Texte fourni:
Écologie, disparition de la propriété privée, système de maintenance, écoles alternatives, spiritualité… La communauté utopique d’Auroville, située à 10 km de Pondichéry, dans l’État du Tamil Nadu, au sud-est de l’Inde, est un véritable laboratoire d’initiatives multiples. Depuis une cinquantaine d’années, elle poursuit un idéal : celui de « réaliser l’unité humaine ».
Une étendue de désert. Le sable, ocre rouge, rongé par l’érosion, poussière sous le soleil. En 1968, « la ville de l’Aurore » telle qu’on la connaît aujourd’hui n’existe pas encore. Elle est à l’état de projet dans l’esprit de « la Mère ». Face à cette terre aride, Mirra Alfassa, disciple du maître spirituel et révolutionnaire indien Sri Aurobindo (la légende raconte que c’est ce dernier qui lui conféra le surnom de « la Mère »), rêve d’une terre universelle, qui n’appartiendrait à aucune nation.
Le 28 février de la même année, la cité utopique, reconnue par l’UNESCO, est inaugurée en grande pompe. La charte d’Auroville, rédigée par « la Mère » est dévoilée. Elle y écrit que « la ville d’Aurobindo » n’appartient à personne – ou plutôt à toute l’humanité. Auroville sera un lieu « d’éducation perpétuelle », un « pont entre le passé et l’avenir », et travaillera à donner corps « à une unité humaine concrète ». L’utopie possède des fondations spirituelles : « pour séjourner à Auroville, il faut être le serviteur volontaire de la Conscience Divine. »
51 ans après l’arrivée de la première caravane, le désert de sable rouge est recouvert d’une forêt luxuriante, parsemée d’habitations. En son centre, la sphère dorée du Matrimandir, symbole de la communauté et lieu de méditation, se dresse fièrement. Partout, on accroche l’effigie de « la Mère » – décédée en 1973 -, fondatrice du mythe aurovillien.

Reforestation et pratiques écologiques
La reforestation est l’œuvre la plus célèbre des Aurovilliens. « On (l’État indien, ndlr) leur a prêté un bout de désert. On leur a dit : sur cette terre, vous avez une priorité d’achat. On vous fait confiance sur la gestion de l’endroit, raconte Marie Horassius, doctorante à l’EHESS et auteure d’une thèse au sujet d’Auroville. On estime que 3 millions d’arbres et 10 millions d’espèces végétales ont repoussé. Des insectes et des animaux disparus sont revenus. »
Nadia Loury, présidente d’Auroville Internationale France – association qui a pour objectif d’informer et de soutenir le projet utopique – nuance : « le premier travail des Aurovilliens n’a pas été de faire de l’écologie, mais de survivre. » La cité est attentive aux questions écologiques « parce que c’est du bon sens. »
Ainsi, les pratiques, les recherches et les initiatives écologiques prolifèrent dans les domaines de l’agriculture et des énergies renouvelables. La communauté de Sadhana Forest continue, par exemple, de travailler au reboisement. Les fermes locales – certaines en permaculture – produisent environ 15% de la nourriture aurovillienne. La cantine d’Auroville, appelée « Solar Kitchen », fonctionne grâce à l’énergie solaire.

Consigne: Indiquez si chacune des affirmations suivantes concorde avec le texte sur Auroville, en répondant par oui ou par non et en citant les mots du texte qui tranchent. 1. La communauté d'Auroville se trouve à 10 km de Pondichéry. 2. « La Mère » est décédée en 1968. 3. Les fermes locales produisent environ la moitié de la nourriture aurovillienne.

Données:
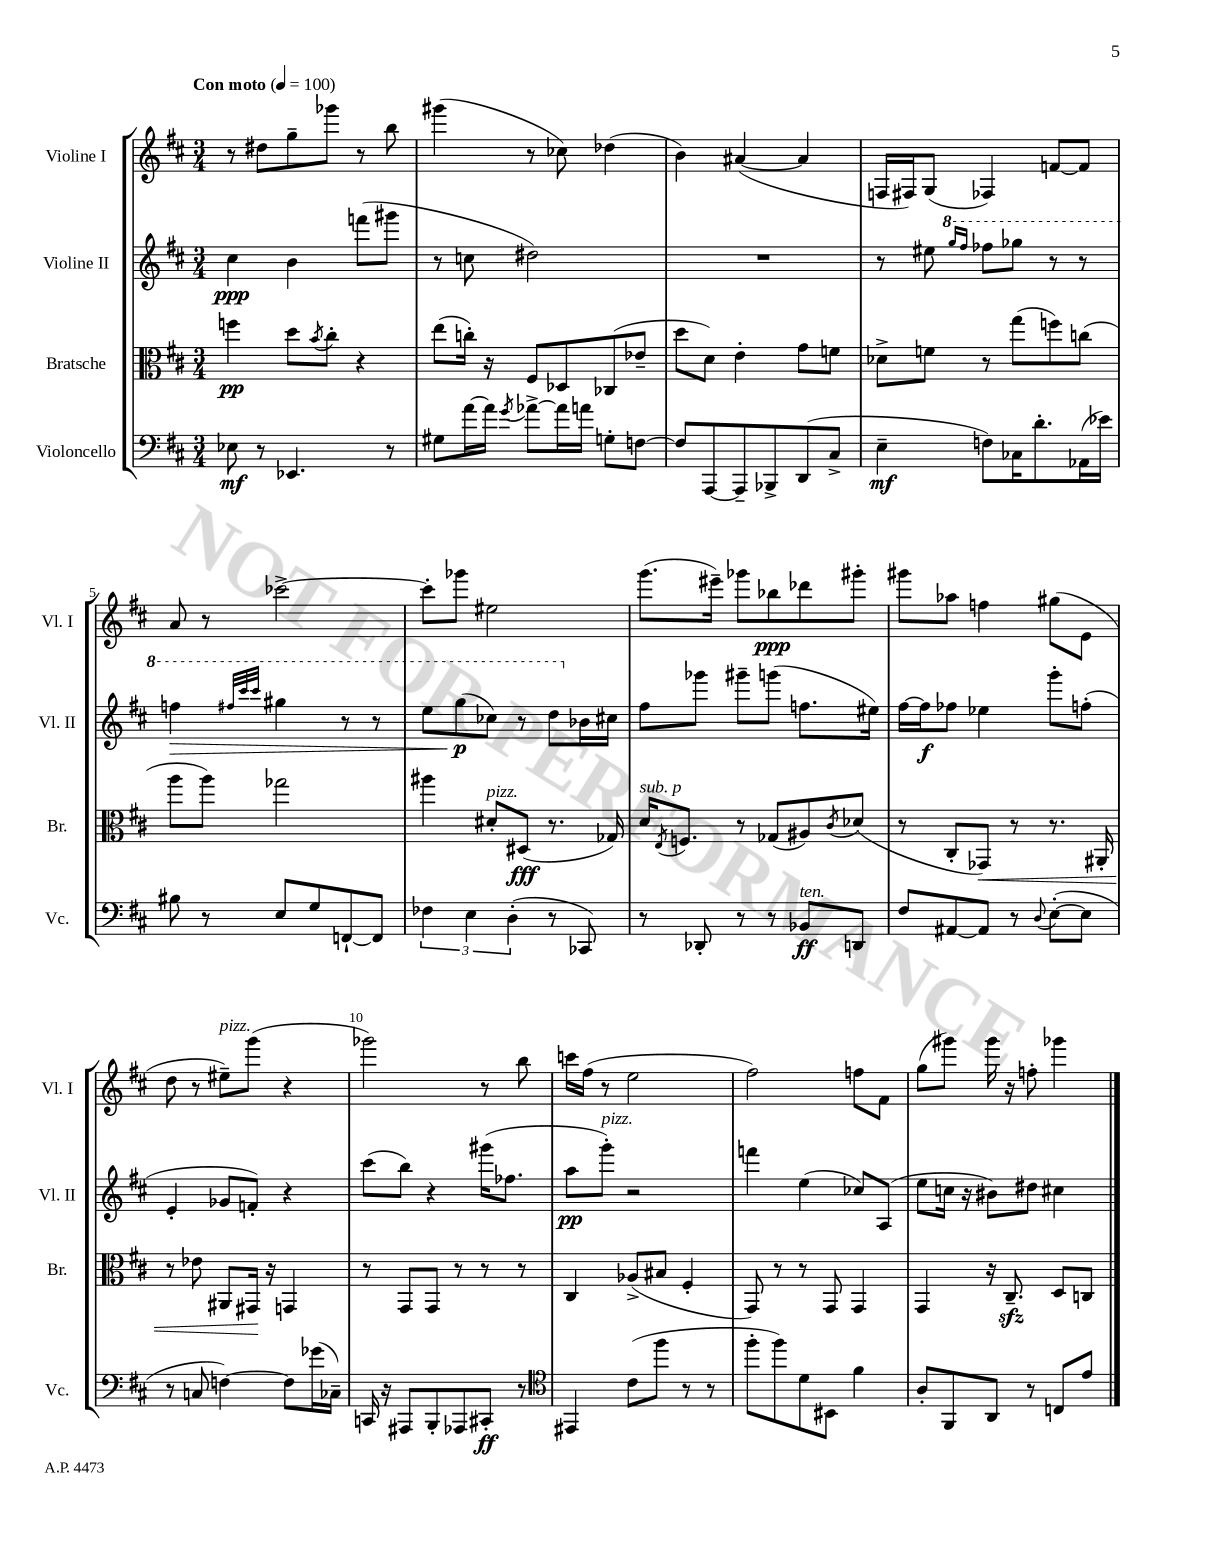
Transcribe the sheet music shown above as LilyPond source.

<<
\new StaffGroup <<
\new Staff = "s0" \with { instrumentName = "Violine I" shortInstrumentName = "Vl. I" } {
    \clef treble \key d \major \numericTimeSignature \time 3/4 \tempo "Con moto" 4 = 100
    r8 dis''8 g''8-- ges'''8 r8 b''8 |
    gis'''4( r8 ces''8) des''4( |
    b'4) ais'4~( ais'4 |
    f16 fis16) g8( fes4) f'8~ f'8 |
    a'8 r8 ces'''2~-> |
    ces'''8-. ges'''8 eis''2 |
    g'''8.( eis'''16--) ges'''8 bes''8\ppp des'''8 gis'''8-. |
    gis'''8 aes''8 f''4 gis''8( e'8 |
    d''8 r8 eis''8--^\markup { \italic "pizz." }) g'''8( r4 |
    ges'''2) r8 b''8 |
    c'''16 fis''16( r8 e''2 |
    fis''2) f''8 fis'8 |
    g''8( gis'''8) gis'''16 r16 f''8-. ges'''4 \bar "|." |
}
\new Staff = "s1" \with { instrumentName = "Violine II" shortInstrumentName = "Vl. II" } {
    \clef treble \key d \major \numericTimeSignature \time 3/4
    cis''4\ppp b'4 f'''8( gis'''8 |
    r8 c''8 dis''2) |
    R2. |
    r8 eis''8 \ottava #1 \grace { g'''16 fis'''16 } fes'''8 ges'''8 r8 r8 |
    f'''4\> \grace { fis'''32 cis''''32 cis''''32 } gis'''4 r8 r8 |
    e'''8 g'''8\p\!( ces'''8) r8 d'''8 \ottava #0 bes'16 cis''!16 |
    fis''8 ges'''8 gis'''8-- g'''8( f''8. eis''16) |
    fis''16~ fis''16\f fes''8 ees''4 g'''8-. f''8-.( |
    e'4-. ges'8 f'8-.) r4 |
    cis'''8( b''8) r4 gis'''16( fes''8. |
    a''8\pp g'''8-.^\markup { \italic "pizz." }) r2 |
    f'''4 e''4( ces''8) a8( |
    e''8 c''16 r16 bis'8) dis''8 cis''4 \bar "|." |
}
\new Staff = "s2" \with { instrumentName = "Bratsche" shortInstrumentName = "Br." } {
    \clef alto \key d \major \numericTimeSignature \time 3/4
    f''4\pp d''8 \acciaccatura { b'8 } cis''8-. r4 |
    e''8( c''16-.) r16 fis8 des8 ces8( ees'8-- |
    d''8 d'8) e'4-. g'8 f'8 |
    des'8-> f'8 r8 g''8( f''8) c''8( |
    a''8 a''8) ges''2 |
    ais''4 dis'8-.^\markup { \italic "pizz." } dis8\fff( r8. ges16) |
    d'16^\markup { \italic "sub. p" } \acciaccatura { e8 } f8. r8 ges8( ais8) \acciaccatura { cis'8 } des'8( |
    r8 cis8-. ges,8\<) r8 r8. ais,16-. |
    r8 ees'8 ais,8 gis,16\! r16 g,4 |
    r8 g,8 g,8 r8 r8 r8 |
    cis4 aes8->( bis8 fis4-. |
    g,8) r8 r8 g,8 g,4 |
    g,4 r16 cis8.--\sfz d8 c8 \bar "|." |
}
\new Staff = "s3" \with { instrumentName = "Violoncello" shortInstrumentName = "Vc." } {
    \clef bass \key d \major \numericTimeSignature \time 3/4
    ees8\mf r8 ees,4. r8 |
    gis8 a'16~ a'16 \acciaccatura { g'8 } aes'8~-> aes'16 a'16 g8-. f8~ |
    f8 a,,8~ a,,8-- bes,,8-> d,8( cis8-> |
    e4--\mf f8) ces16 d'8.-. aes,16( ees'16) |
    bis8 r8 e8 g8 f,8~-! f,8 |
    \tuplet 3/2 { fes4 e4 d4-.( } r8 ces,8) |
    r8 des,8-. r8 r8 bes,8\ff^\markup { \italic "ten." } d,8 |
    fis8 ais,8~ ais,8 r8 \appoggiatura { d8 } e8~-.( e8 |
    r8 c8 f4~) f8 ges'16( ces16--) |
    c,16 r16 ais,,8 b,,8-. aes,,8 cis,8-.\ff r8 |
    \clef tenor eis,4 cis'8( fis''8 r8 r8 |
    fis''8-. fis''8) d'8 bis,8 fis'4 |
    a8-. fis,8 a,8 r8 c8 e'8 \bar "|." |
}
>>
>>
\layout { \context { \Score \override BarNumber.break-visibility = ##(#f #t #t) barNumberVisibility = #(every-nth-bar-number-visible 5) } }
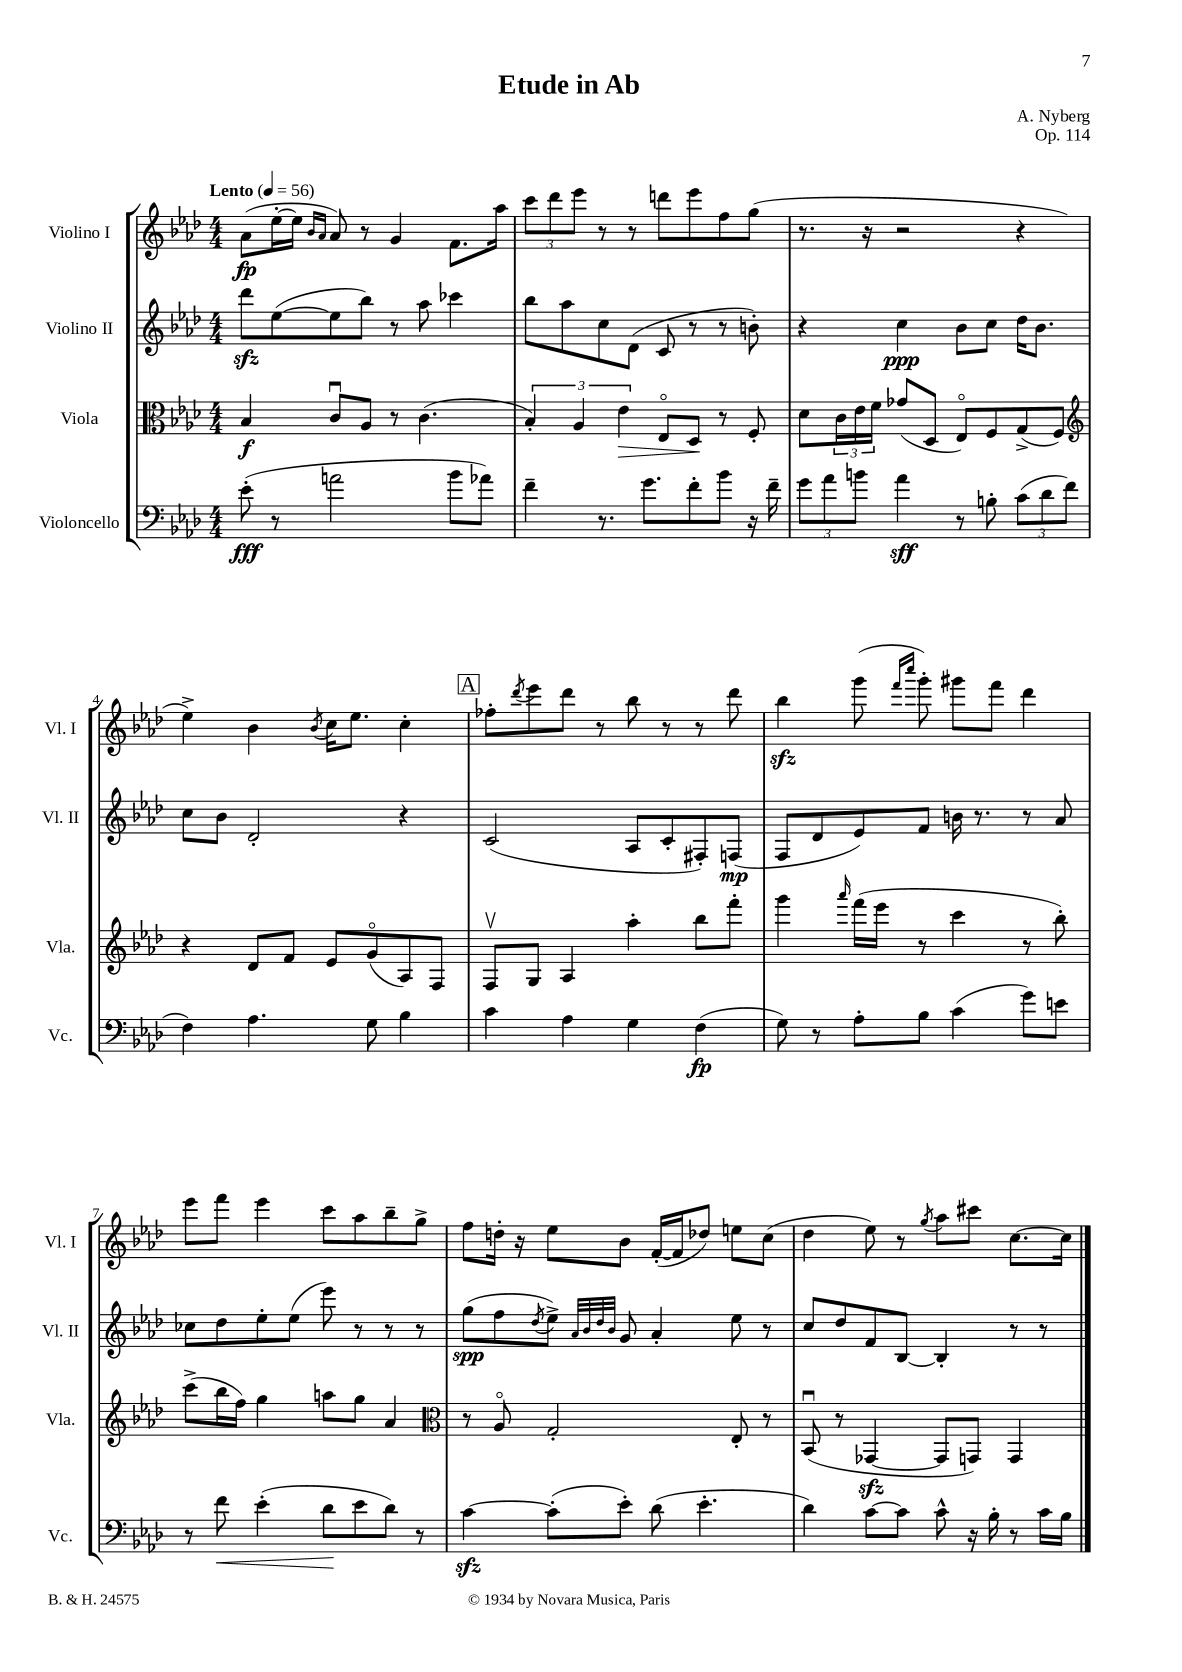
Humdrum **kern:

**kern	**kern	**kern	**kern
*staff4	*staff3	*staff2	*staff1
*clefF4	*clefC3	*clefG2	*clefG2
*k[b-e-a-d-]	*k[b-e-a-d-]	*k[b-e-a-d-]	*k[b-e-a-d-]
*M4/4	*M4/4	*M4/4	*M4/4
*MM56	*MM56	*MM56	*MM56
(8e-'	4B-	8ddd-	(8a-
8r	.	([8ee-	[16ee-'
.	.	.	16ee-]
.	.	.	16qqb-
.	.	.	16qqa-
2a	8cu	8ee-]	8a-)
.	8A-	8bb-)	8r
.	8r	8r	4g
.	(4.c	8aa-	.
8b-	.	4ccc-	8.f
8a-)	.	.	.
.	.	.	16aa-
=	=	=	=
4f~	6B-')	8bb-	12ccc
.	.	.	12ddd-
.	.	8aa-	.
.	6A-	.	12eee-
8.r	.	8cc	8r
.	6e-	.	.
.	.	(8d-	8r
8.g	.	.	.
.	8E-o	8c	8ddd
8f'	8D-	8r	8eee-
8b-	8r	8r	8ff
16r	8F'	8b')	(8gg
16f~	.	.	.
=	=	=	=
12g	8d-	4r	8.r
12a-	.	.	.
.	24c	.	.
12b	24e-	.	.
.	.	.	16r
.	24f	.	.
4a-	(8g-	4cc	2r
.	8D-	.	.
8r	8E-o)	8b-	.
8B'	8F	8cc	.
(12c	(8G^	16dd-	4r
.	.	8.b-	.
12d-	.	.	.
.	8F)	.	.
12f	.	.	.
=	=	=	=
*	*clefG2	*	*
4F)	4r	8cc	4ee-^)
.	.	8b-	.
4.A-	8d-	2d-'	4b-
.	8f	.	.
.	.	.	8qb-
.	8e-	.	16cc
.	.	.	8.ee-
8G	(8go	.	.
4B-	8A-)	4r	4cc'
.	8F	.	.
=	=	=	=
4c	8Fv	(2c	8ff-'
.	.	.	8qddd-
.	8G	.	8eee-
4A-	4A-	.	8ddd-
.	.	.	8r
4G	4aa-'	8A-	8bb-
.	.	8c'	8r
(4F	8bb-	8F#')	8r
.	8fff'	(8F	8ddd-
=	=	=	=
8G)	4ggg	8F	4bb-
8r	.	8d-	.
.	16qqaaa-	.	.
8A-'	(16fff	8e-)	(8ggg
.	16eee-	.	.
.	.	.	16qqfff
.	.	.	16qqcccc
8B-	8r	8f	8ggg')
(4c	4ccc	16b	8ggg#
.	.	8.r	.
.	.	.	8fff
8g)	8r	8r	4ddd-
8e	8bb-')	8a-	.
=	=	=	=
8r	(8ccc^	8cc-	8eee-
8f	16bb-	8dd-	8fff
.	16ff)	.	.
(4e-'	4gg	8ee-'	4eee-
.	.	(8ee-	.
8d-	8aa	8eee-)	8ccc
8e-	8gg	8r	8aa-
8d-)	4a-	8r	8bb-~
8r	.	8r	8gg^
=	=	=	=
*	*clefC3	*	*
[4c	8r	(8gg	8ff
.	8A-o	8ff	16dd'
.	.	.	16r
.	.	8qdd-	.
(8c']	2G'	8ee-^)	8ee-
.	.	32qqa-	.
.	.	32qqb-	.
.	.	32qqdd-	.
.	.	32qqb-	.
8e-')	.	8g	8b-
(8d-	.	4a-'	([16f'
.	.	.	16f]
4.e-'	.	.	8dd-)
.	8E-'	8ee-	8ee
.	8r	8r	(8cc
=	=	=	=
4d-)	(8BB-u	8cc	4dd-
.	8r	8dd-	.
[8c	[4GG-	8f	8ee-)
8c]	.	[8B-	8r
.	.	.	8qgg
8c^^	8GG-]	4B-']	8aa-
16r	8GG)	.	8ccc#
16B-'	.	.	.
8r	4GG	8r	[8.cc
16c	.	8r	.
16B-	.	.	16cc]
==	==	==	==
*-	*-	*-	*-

Réponse attendue:
1. Oui : « située à 10 km de Pondichéry ».
2. Non : « décédée en 1973 ».
3. Non : « produisent environ 15% de la nourriture aurovillienne ».